From sunrise to sunset
wet-suited bobbins float offshore.
Tsunami Zone warnings adorn the dips and
rises of the park roads that lead to the long reach
of sand. How do those surfers choose?
They might say they are looking
for promises of a religious experience.
Don’t we all believe at some point,
impossible to remain agnostic
while the gray whales pass and spume,
black water swirls near the reef?

Who is to say what leads people
who can choose where to live
to come to this place on the wild Pacific?
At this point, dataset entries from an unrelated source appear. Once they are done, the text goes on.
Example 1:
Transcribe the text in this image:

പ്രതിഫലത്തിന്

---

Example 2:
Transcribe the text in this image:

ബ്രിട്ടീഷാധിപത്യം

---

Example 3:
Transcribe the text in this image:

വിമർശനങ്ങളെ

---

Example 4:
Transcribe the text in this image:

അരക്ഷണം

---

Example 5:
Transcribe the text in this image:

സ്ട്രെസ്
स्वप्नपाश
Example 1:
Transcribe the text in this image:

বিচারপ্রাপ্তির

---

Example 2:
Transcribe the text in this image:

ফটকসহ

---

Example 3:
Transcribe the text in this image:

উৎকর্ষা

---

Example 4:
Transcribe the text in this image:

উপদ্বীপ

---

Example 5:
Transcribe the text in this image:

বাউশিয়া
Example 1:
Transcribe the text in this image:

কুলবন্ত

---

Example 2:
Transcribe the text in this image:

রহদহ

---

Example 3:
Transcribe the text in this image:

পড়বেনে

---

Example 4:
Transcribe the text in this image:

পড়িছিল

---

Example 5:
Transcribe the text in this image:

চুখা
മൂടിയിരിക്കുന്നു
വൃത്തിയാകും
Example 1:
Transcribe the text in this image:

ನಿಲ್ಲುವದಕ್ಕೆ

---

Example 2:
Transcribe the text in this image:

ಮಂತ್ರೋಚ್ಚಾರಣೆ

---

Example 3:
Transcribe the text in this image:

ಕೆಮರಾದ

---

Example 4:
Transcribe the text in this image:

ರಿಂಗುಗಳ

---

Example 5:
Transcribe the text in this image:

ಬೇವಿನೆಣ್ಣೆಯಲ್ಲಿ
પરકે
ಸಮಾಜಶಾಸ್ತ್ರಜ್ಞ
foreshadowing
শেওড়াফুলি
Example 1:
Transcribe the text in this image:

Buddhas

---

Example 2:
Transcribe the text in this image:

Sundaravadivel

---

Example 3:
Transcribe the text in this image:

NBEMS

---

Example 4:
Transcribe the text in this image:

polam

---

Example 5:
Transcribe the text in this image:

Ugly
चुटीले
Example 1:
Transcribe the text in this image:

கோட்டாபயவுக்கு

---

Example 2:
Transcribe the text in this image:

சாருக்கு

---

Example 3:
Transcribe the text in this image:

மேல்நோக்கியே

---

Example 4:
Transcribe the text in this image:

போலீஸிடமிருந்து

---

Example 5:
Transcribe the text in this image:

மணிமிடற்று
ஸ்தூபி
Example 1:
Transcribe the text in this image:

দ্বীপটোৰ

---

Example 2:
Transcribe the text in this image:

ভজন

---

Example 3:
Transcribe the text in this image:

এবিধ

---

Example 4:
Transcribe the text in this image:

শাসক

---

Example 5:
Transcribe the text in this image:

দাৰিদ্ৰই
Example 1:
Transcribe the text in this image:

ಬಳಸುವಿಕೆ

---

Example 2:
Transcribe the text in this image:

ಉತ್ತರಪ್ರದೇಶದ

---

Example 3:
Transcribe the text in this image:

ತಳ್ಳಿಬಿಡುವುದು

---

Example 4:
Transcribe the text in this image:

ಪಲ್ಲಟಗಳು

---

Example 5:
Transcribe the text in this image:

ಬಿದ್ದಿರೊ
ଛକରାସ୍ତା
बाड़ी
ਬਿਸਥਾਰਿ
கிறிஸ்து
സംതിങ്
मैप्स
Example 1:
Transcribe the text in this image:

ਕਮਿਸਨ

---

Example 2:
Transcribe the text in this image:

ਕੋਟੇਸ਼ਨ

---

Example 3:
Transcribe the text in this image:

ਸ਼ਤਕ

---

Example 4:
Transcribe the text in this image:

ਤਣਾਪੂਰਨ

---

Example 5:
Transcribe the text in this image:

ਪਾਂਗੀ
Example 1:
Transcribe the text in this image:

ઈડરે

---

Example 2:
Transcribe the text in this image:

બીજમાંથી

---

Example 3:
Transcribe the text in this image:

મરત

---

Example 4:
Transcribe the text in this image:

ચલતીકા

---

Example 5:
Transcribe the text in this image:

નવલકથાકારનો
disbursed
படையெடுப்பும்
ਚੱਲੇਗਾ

In the forest, plants grow
slantwise from tree branches right
under your eyes and moss drapes
the age-old cedars. Sea Lions throng
Plover Reef: one loud, stinking party and
those who strained to catch the revelers
found themselves on the wrong side
that late October Sunday. The news entered
Tofino the way he imagines
the ancients mourned, rent their garments.

What you don’t hear afterwards
penetrates even deeper.
When two planes departed Boston, met
their end a few hundred miles south
at lower Manhattan, no one raised a voice
for what seemed like eons. In deep space
the quiet makes the oxygen-filled silence
of the temperate rain forest seem like Times Square.